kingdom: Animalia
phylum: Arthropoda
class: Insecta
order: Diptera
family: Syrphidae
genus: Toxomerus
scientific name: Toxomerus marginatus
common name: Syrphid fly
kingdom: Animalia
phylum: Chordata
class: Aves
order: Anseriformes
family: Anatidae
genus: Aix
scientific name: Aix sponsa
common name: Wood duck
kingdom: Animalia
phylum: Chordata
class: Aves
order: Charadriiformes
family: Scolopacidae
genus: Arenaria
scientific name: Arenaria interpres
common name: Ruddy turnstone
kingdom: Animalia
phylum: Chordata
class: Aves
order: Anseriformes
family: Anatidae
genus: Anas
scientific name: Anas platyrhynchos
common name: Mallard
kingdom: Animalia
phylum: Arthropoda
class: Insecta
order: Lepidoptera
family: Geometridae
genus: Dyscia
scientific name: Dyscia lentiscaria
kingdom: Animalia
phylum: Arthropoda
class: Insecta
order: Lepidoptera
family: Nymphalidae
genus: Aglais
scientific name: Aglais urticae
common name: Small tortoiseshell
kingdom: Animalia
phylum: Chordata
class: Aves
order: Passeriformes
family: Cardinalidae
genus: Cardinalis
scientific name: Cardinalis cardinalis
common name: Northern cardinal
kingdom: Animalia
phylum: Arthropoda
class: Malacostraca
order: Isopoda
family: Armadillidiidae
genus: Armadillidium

→ **WHAT TO WORK ON**
Copy every line of the records above word for word, in the same order.

→ **WRITTEN REPLY**
kingdom: Animalia
phylum: Arthropoda
class: Insecta
order: Diptera
family: Syrphidae
genus: Toxomerus
scientific name: Toxomerus marginatus
common name: Syrphid fly
kingdom: Animalia
phylum: Chordata
class: Aves
order: Anseriformes
family: Anatidae
genus: Aix
scientific name: Aix sponsa
common name: Wood duck
kingdom: Animalia
phylum: Chordata
class: Aves
order: Charadriiformes
family: Scolopacidae
genus: Arenaria
scientific name: Arenaria interpres
common name: Ruddy turnstone
kingdom: Animalia
phylum: Chordata
class: Aves
order: Anseriformes
family: Anatidae
genus: Anas
scientific name: Anas platyrhynchos
common name: Mallard
kingdom: Animalia
phylum: Arthropoda
class: Insecta
order: Lepidoptera
family: Geometridae
genus: Dyscia
scientific name: Dyscia lentiscaria
kingdom: Animalia
phylum: Arthropoda
class: Insecta
order: Lepidoptera
family: Nymphalidae
genus: Aglais
scientific name: Aglais urticae
common name: Small tortoiseshell
kingdom: Animalia
phylum: Chordata
class: Aves
order: Passeriformes
family: Cardinalidae
genus: Cardinalis
scientific name: Cardinalis cardinalis
common name: Northern cardinal
kingdom: Animalia
phylum: Arthropoda
class: Malacostraca
order: Isopoda
family: Armadillidiidae
genus: Armadillidium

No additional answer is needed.